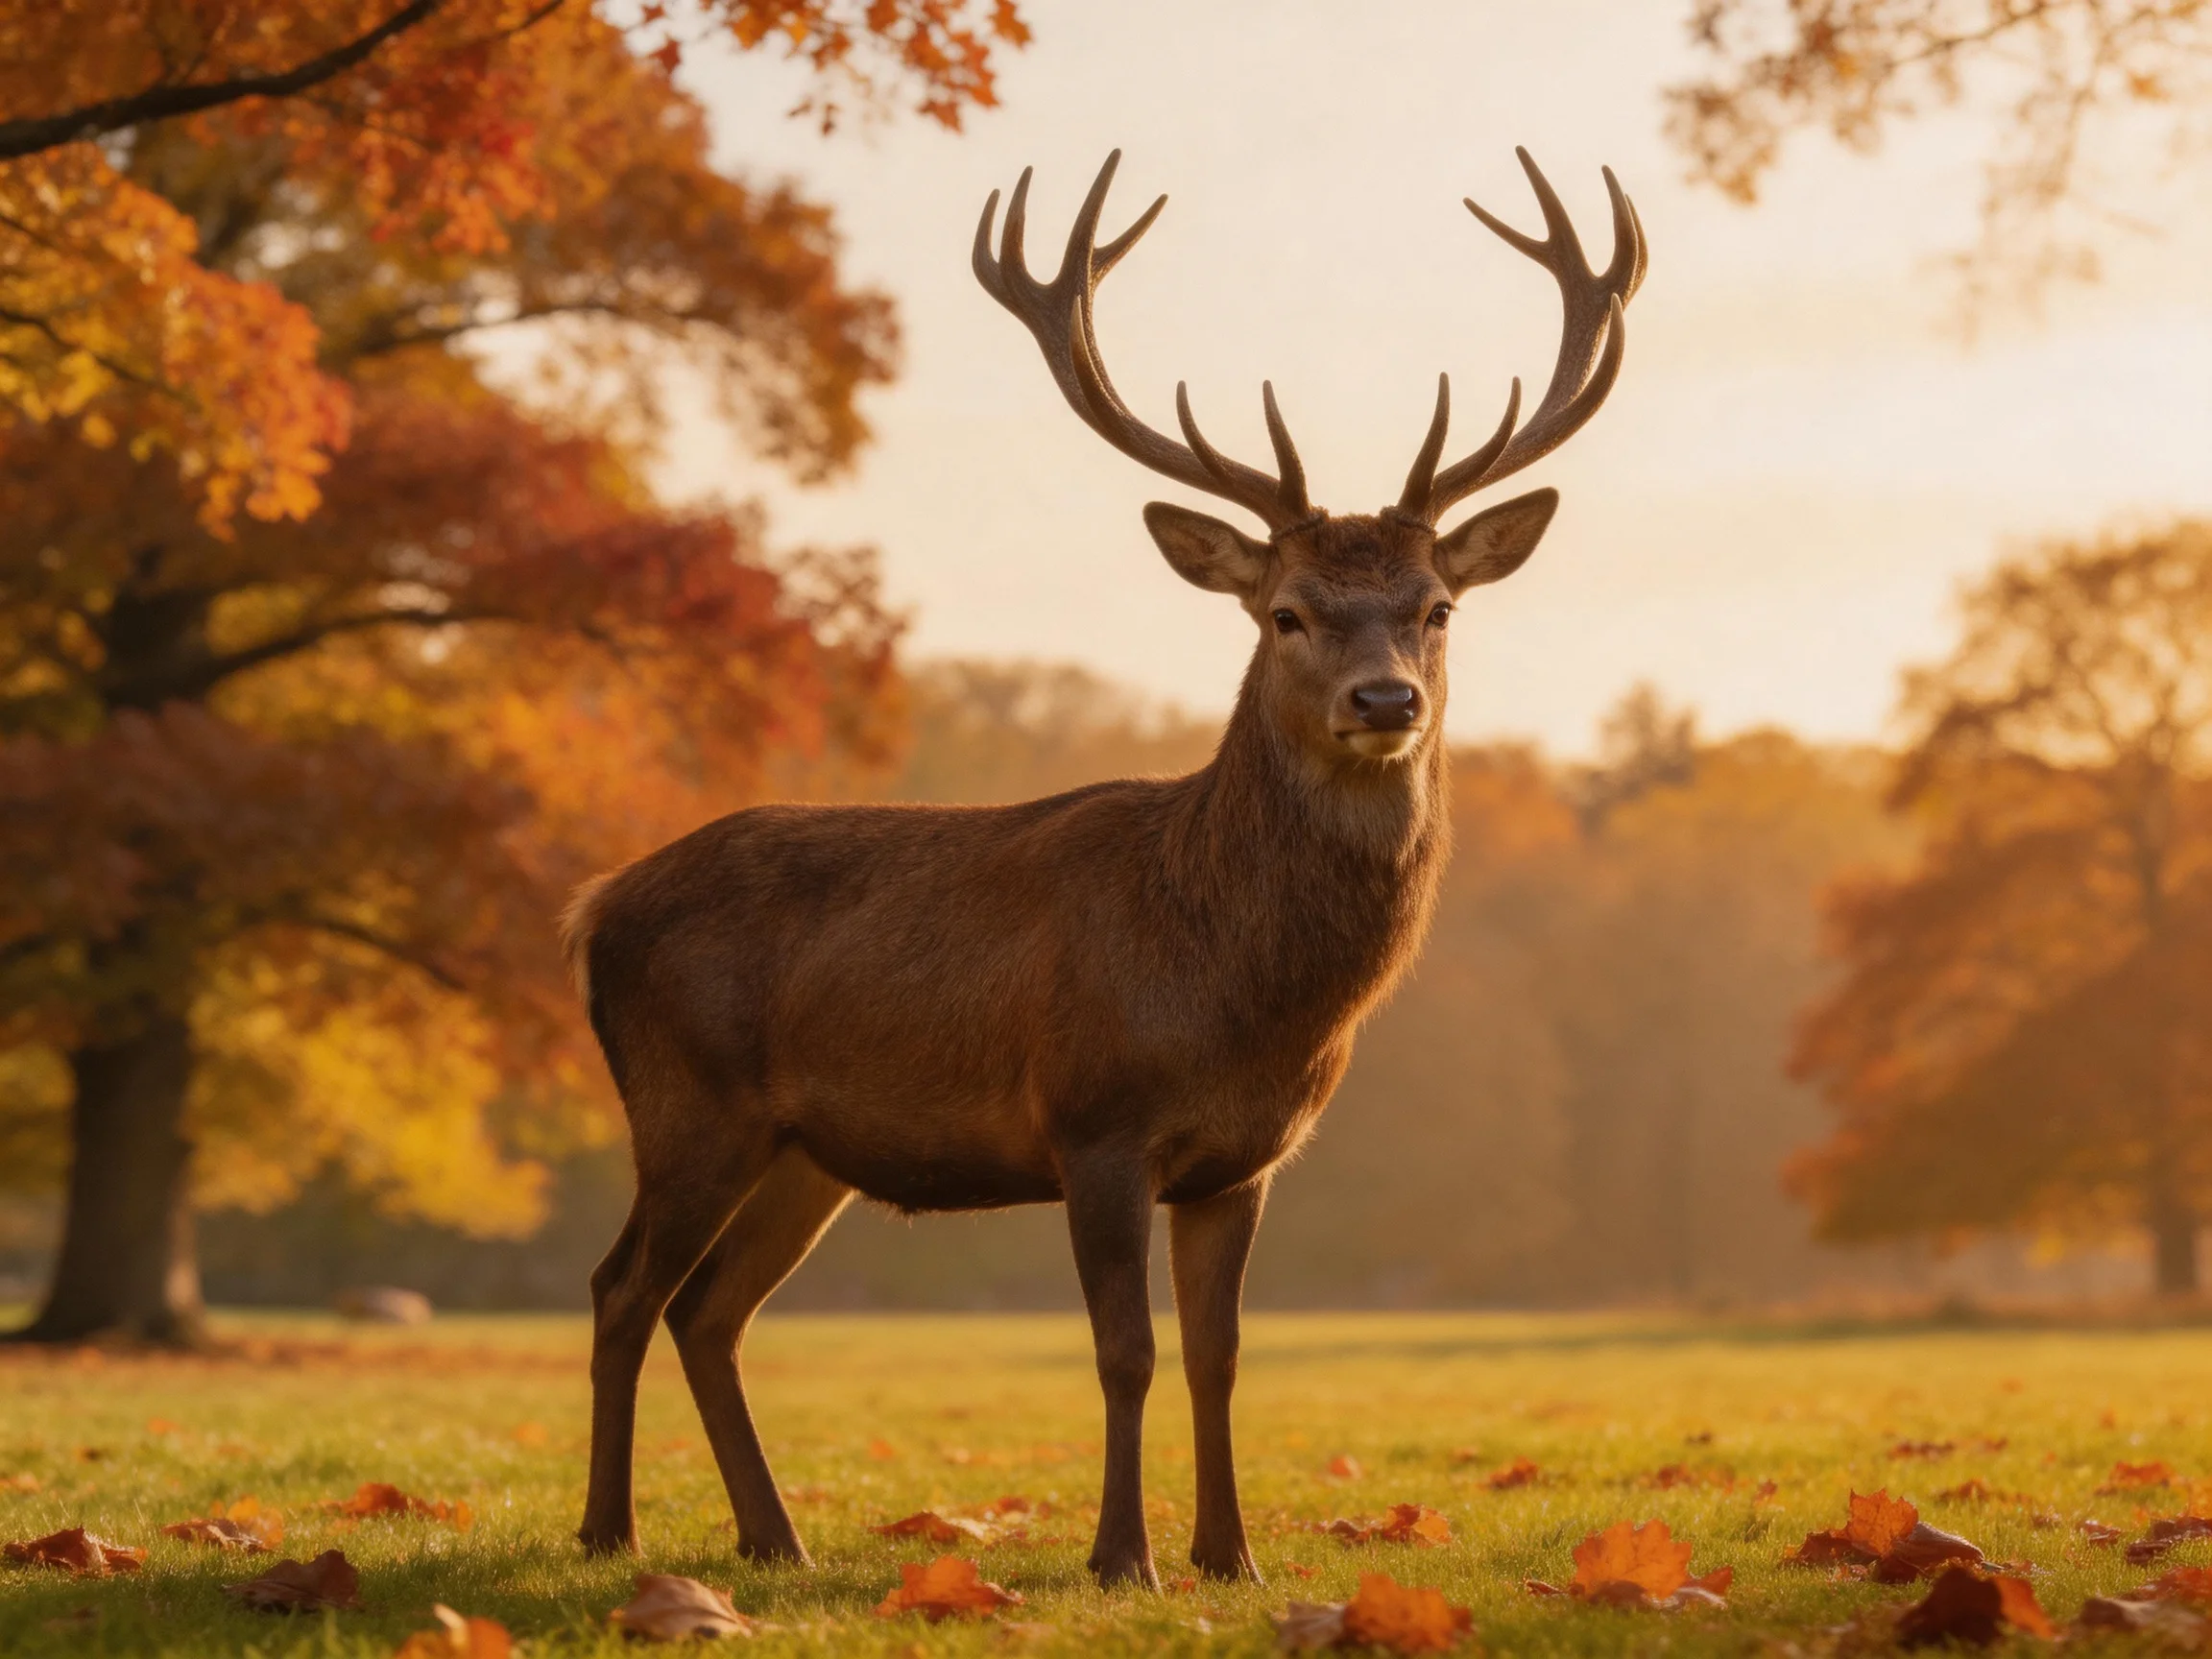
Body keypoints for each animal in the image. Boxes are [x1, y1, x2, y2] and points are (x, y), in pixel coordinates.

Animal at [564, 147, 1645, 1589]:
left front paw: (1231, 1557)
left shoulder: (1243, 1160)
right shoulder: (1095, 1119)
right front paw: (1120, 1556)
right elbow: (1124, 1352)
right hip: (689, 1099)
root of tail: (593, 909)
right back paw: (608, 1528)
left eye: (1437, 608)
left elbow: (1219, 1357)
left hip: (802, 1151)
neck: (1239, 991)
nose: (1385, 700)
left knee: (711, 1311)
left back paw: (772, 1539)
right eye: (1284, 611)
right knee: (624, 1287)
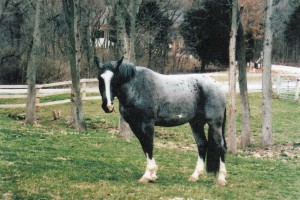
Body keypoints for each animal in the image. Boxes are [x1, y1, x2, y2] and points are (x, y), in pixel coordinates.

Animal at [95, 57, 226, 185]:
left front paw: (148, 175)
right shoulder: (134, 125)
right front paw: (153, 175)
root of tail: (218, 87)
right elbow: (144, 146)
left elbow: (149, 145)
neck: (137, 87)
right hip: (196, 123)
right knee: (202, 144)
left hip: (215, 124)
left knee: (221, 146)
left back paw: (221, 179)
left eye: (115, 78)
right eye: (100, 78)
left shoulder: (147, 124)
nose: (107, 106)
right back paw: (195, 176)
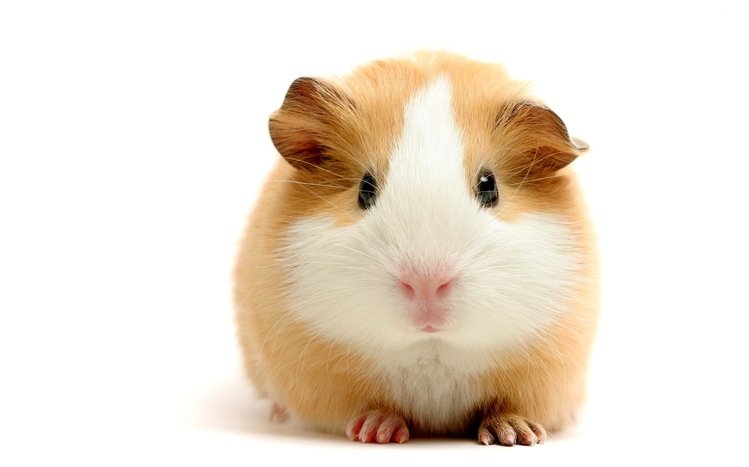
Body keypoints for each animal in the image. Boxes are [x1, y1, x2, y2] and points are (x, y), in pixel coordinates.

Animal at [234, 51, 598, 446]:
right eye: (365, 189)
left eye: (489, 187)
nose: (426, 284)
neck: (431, 349)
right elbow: (370, 407)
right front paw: (376, 431)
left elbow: (507, 406)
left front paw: (518, 435)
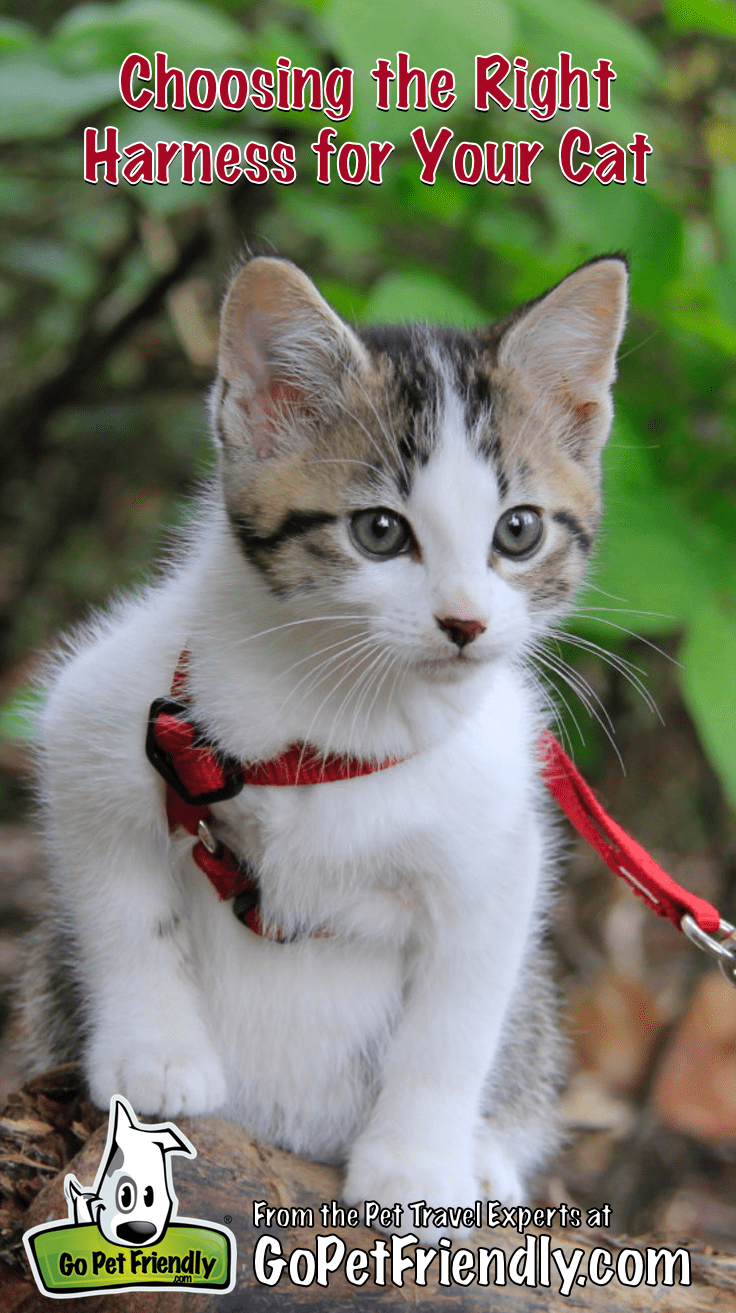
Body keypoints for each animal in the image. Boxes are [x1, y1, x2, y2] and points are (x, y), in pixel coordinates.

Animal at [17, 253, 624, 1228]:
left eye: (519, 529)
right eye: (379, 530)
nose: (465, 622)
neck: (351, 709)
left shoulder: (497, 846)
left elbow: (457, 1017)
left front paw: (418, 1162)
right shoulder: (98, 714)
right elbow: (123, 905)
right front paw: (156, 1052)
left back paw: (488, 1154)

• Required work: Please reproduce the lines from the line with "right front paw: (1120, 1556)" to the line with "right knee: (624, 1287)", both ends included, exactly as they appear above.

• Written answer:
right front paw: (1120, 1556)
right elbow: (1124, 1352)
right hip: (689, 1099)
root of tail: (593, 909)
right back paw: (608, 1528)
left eye: (1437, 608)
left elbow: (1219, 1357)
left hip: (802, 1151)
neck: (1239, 991)
nose: (1385, 700)
left knee: (711, 1311)
left back paw: (772, 1539)
right eye: (1284, 611)
right knee: (624, 1287)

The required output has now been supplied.